Wednesday, November 2, 2011

I'm a complete fucking failure

Remember that time I vowed to quit smoking, except I didn't but then I quit again only I didn't really? Like this guy, except not as hot or covered with tattoos? Dear God, I'm a complete fucking failure! I have a really good excuse though. I'm an addict!

I've always viewed smoking as a bad habit that I need to break, but in truth it is more than that. It's a real fucking problem.

"To successfully quit smoking, you’ll need to address both the habit and the addiction by changing your behavior and dealing with nicotine withdrawal symptoms."

I'm like, shut up with this already. I know what I need to do. It's just really, really hard. But something has made it (a little) easier. I'm in a relationship now (the hunter caught his wolf) and my bf is putting his own health at risk by being around me when I smoke. Maybe I can slowly kill myself, that's my own deal, but I'm not about to put somebody else in harms way if I can help it.

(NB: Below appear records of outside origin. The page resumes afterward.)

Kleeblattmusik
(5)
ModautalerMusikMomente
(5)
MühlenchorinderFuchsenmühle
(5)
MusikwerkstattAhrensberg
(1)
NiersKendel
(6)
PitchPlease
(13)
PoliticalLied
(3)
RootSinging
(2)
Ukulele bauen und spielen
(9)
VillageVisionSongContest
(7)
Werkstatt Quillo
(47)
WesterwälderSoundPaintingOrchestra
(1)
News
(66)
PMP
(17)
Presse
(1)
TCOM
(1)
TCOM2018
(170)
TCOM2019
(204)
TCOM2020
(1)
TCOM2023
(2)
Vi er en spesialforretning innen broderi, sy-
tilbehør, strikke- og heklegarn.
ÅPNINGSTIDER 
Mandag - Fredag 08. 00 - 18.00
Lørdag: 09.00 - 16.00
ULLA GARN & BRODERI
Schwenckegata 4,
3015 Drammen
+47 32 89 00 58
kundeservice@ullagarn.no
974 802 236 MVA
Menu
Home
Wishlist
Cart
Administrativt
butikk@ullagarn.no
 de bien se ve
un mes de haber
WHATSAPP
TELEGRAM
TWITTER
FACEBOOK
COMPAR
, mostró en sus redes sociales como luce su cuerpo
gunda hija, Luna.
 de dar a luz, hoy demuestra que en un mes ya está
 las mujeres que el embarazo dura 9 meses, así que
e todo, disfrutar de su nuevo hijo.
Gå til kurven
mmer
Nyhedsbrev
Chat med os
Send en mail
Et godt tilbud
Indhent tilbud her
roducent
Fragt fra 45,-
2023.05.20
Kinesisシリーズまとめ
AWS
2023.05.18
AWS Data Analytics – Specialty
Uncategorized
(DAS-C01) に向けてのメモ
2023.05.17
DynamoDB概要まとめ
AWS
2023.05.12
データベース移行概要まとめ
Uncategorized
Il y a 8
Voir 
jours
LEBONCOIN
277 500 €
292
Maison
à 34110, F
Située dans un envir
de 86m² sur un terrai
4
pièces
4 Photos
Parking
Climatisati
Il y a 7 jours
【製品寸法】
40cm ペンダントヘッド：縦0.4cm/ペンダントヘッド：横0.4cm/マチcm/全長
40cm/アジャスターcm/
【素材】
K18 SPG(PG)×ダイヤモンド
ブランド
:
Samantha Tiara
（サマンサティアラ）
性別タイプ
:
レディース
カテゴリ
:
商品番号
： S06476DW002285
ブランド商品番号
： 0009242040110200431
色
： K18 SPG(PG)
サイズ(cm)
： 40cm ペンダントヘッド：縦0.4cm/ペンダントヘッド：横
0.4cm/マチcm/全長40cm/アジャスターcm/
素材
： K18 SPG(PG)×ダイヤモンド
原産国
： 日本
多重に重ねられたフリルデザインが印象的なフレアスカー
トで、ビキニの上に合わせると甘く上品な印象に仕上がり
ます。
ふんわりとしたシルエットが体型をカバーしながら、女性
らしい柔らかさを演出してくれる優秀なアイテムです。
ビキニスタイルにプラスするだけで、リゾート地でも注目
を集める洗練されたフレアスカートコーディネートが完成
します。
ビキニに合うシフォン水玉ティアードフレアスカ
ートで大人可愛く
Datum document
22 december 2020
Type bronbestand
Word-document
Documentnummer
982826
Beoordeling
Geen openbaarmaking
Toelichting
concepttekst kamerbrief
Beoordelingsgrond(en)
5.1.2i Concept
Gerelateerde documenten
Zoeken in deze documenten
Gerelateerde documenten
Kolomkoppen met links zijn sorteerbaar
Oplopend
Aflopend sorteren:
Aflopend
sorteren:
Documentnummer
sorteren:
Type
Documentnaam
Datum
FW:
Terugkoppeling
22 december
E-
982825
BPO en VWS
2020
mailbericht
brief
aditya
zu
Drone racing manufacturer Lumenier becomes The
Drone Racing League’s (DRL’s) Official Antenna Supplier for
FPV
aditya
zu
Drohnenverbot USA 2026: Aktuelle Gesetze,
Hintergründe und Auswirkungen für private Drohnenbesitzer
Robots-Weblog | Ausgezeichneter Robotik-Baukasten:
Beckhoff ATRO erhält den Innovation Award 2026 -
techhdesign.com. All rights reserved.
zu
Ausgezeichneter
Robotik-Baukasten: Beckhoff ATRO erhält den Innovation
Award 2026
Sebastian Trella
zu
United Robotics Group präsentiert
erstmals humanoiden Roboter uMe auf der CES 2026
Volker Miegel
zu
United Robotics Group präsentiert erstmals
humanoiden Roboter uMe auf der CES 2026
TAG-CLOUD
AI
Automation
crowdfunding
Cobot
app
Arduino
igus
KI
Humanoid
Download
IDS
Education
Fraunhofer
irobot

The first rule I made was not to smoke at work. Now it has to include my time with him. Eventually I will be done with this once and for all -- because we're together all the damn time! That's a good thing. For as independent and self-reliant as I am, sometimes I need a little help. It is extremely difficult to admit that, even though I know it's not a sign of weakness. If anything, asking for help shows courage and willingness to change.